Section 3.04 This Disbursement Agreement shall be governed by and construed in accordance with the laws of the District of Columbia, including all matters of construction, validity and performance without regard to the conflicts-of-laws provisions thereof.
Section 3.05 If any one or more provisions in this Disbursement Agreement, for any reason, shall be determined to be invalid, illegal, or unenforceable in any respect, the validity, legality and enforceability of any such provision in any other respect and the remaining provisions of this Disbursement Agreement shall not be in any way impaired.
Section 3.06 No failure or delay on the part of any party in the exercise of any power or right hereunder shall operate as a waiver thereof. No single or partial exercise of any right or power hereunder shall operate as a waiver of such right or power or of any other right or power. The waiver by any party of a breach of any provision of this Disbursement Agreement shall not operate or be construed as a waiver of any other or subsequent breach hereunder. Except as otherwise expressly provided herein, all rights and remedies existing under this Disbursement Agreement are cumulative with, and not exclusive of, any rights or remedies otherwise available.

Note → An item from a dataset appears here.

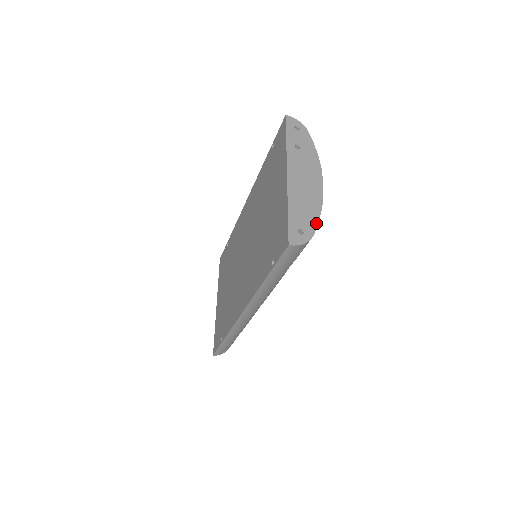
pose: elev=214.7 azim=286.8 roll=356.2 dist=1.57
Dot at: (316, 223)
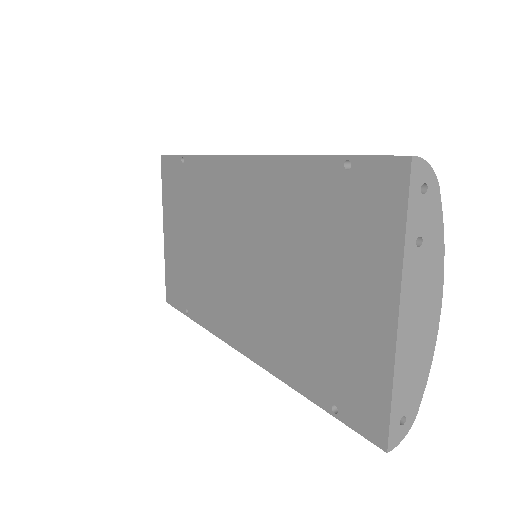
Dot at: (422, 392)
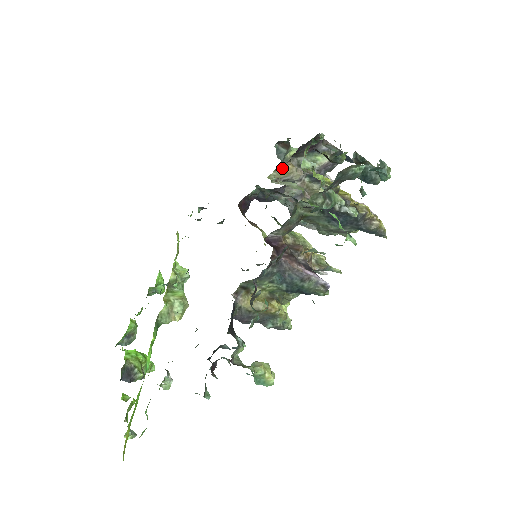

Section 3.07 This Disbursement Agreement shall only be subject to modification or amendment as follows; provided, however, that no amendment that would or could be expected to affect a Transmission Company in a manner which is more adverse than its effect on other Transmission Companies shall be effective with respect to the more adversely affected PTO without the prior written consent of such PTO, and further provided that no amendment to Section 2.01 of this Disbursement Agreement that would or could be expected to increase the risk of a PTO’s recovery of its revenue requirements shall be effective with respect to such PTO without the express consent of such PTO.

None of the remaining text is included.